Avec une population constituée à 75% de moins de 25 ans, l’Afrique a également des besoins spécifiques en termes d’éducation et de formation, ce à quoi l’IA permettrait de répondre. En effet, en rendant possible un suivi robotisé et personnalisé des élèves, l’IA pourra optimiser les potentialités dans des pays où le manque de financements publics crée des classes surpeuplées, atteignant parfois jusqu’à 80 élèves pour un professeur.
Enfin, l’IA devrait donner à l’Afrique les moyens d’exploiter ses propres données, alors que celles-ci sont déjà convoitées par les plus grandes multinationales. L’extrême rareté des data analysts en Afrique faisant de sa data une réserve largement inutilisée ; le machine learning et ses modèles prédictifs permettront de traiter celle-ci de façon automatisée, en limitant le recours aux ressources humaines.
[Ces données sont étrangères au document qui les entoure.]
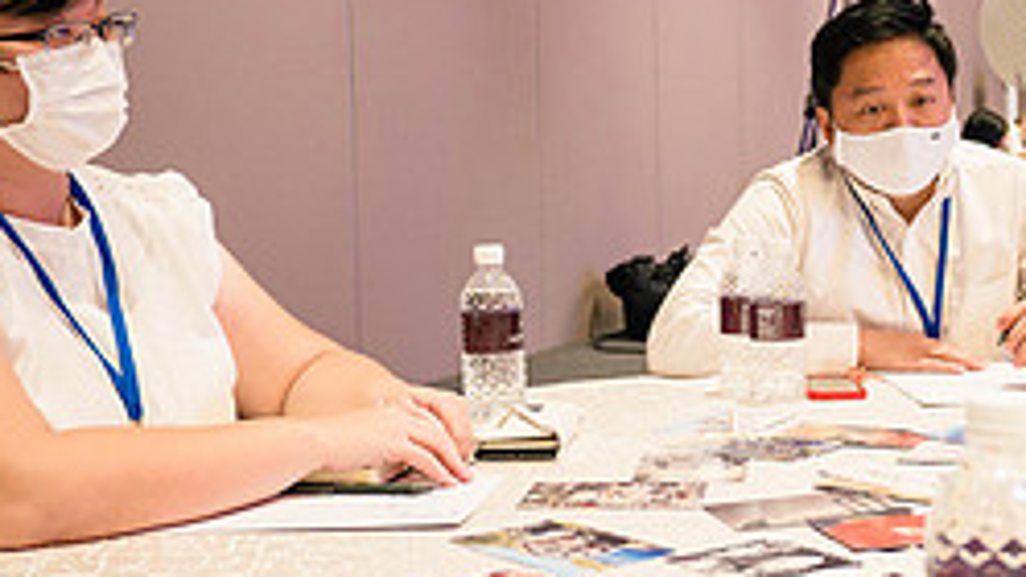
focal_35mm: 61
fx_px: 1659
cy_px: 278
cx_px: 812
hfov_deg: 33.4
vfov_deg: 19.7
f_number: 1.7
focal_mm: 12
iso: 640
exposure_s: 1/100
Les défis liés à l’IA : généraliser l’accès à internet et implémenter le haut-débit, éviter la « cybercolonisation », renforcer la cybersécurité
Si l’IA ne nécessite pas la mise en place d’infrastructures particulières depuis le passage au cloud, l’accélération de la couverture internet sur le continent reste un enjeu de taille, quand seulement 20% de la population africaine bénéficie d’un accès à internet. Plus spécifiquement, l’accès au haut-débit reste marginal alors qu’il est bien souvent nécessaire sur les applications et services ayant recours à l’IA. Se pose aussi l’enjeu du tarif de la connexion, qui doit devenir plus accessible dans un contexte de revenus médians faibles.
Si la transition vers un recours massif à internet réussit, se posera dans un deuxième temps la question de la sécurité des données. Pour Pascal Naudin, directeur B2B de Kaspersky Lab en Afrique du Nord, « la cybersécurité est le premier défi du développement digital, quel que soit le continent : aucun terminal, aucune interface, du smartphone au desktop, ne nous met à l’abri d’attaques ».
Alors que de plus en plus de jeunes africains se lancent dans le numérique via des start-ups, applications et services mobiles susceptibles de mobiliser l’IA dès aujourd’hui, la recherche universitaire a du mal à suivre. Cela impacte à la fois les jeunes entrepreneurs qui ne peuvent pas toujours bénéficier de la formation qu’ils méritent, mais aussi les projets et expérimentations sur place, qui ne peuvent bénéficier du pilotage par la recherche.
Dès lors, les projets les plus intéressants sont la plupart du temps aidés par des géants internationaux ou universités étrangères, ce qui crée une fuite des cerveaux et des idées, voire parfois même un manque à gagner pour les acteurs locaux qui s’engagent à former les jeunes. « La fuite des cerveaux, c’est un désavantage pour nos économies et pour nos sociétés, mais c’est également un réel manque à gagner en termes de formation. Dans le cadre de mon studio de jeux-vidéos, je forme des jeunes africains à la programmation, ce qui revient environ à 15 000 euros par formation. Lorsque ces jeunes partent dans les studios français, canadiens, étasuniens, c’est une fierté pour mon studio, mais c’est aussi une perte sèche », explique Mohamed ZOGHLAMI, directeur de Saphir Prod, studio de jeux-vidéos tunisien.
De nombreux acteurs sur le continent appellent enfin à renforcer la coopération entre pays francophones sur la question de l’IA afin de partager les expertises sur un mode gagnant-gagnant et ainsi faire contrepoids aux leaders chinois et étasuniens sur le marché.